## Begin SUPPLIED RECORDS

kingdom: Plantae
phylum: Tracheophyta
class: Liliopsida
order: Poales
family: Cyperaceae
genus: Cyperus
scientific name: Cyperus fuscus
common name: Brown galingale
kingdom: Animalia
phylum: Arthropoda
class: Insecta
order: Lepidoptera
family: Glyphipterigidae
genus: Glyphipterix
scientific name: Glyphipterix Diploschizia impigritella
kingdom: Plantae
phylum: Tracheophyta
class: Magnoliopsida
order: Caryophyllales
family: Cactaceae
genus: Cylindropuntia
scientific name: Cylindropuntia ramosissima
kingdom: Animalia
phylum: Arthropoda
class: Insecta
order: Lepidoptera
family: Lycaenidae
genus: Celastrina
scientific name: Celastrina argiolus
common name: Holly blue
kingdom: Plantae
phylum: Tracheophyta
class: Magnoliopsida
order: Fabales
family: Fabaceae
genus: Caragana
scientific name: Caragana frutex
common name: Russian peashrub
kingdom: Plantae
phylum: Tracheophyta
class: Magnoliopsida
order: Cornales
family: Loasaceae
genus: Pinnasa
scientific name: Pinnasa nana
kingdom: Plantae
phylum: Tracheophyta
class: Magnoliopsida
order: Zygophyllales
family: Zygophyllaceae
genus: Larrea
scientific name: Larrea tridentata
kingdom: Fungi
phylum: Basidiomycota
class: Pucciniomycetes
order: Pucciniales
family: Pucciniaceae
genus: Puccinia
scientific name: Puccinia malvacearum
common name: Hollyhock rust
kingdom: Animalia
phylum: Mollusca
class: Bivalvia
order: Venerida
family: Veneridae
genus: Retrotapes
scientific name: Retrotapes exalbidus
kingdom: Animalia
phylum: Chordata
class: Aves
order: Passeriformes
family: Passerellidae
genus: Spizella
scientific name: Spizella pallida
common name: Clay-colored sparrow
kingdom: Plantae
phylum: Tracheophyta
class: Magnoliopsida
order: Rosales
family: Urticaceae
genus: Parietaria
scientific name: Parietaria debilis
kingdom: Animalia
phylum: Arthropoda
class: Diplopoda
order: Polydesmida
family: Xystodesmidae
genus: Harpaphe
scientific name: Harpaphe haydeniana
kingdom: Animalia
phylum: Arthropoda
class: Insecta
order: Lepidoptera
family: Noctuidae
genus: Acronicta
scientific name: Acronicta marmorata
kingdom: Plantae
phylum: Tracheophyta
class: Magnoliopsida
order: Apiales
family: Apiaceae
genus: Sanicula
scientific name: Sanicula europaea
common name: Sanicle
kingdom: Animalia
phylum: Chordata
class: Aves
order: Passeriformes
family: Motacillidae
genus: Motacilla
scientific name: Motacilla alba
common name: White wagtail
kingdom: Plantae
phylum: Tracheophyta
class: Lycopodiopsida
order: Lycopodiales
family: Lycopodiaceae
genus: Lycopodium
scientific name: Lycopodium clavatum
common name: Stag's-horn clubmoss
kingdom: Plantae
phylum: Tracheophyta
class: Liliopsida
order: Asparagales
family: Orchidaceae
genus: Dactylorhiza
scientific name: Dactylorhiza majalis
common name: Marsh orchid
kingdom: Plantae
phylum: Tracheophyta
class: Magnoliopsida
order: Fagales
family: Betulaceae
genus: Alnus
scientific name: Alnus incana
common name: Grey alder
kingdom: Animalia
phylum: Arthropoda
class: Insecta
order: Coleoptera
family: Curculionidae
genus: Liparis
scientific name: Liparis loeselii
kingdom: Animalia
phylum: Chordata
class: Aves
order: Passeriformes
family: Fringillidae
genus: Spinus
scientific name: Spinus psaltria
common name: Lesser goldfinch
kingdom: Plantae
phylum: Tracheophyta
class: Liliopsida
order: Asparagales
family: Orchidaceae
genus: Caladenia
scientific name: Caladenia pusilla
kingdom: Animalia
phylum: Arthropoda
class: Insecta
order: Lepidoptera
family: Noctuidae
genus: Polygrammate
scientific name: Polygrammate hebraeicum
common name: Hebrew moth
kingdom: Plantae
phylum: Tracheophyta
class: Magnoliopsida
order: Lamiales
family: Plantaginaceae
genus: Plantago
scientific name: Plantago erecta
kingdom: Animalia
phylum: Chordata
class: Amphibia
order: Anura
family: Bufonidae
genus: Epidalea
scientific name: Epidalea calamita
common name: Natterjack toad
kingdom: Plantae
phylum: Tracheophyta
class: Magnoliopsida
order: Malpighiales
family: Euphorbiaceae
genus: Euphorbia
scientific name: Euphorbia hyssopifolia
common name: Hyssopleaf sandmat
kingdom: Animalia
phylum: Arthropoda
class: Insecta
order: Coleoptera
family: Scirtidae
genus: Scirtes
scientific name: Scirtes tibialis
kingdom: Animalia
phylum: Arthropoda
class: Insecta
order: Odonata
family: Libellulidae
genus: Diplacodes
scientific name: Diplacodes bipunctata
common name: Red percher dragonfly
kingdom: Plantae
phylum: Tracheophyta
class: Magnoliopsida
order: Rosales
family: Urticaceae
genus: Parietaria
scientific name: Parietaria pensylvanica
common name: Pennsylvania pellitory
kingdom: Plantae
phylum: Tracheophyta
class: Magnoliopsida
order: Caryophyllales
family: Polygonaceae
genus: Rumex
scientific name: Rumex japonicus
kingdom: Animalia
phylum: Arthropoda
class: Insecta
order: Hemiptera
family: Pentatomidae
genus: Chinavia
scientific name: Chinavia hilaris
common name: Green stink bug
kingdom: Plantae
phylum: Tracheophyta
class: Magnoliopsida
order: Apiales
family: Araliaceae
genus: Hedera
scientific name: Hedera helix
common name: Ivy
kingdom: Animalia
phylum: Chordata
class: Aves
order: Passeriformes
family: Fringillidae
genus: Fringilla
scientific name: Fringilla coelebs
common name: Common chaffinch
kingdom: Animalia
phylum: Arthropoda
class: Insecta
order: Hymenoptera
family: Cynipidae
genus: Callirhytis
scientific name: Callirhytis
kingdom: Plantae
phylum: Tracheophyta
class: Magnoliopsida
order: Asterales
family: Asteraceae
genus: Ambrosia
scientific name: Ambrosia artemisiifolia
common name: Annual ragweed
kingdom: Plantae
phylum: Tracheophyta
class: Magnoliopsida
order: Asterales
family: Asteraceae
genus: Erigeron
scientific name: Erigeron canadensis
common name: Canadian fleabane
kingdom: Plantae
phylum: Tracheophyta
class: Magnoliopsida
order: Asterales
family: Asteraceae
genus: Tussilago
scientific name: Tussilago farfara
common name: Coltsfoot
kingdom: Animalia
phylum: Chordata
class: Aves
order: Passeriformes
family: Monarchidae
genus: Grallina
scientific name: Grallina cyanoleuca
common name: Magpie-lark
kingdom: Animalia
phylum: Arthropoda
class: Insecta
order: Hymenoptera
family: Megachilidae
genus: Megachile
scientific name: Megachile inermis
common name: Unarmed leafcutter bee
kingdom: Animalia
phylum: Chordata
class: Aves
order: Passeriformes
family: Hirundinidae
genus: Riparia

## End SUPPLIED RECORDS

■ WHAT IS NEEDED
Return, unchanged, the lines of the records starting with the line containing "genus: Caragana" and going on through the line containing "genus: Puccinia", both included.

■ SOLUTION BELOW
genus: Caragana
scientific name: Caragana frutex
common name: Russian peashrub
kingdom: Plantae
phylum: Tracheophyta
class: Magnoliopsida
order: Cornales
family: Loasaceae
genus: Pinnasa
scientific name: Pinnasa nana
kingdom: Plantae
phylum: Tracheophyta
class: Magnoliopsida
order: Zygophyllales
family: Zygophyllaceae
genus: Larrea
scientific name: Larrea tridentata
kingdom: Fungi
phylum: Basidiomycota
class: Pucciniomycetes
order: Pucciniales
family: Pucciniaceae
genus: Puccinia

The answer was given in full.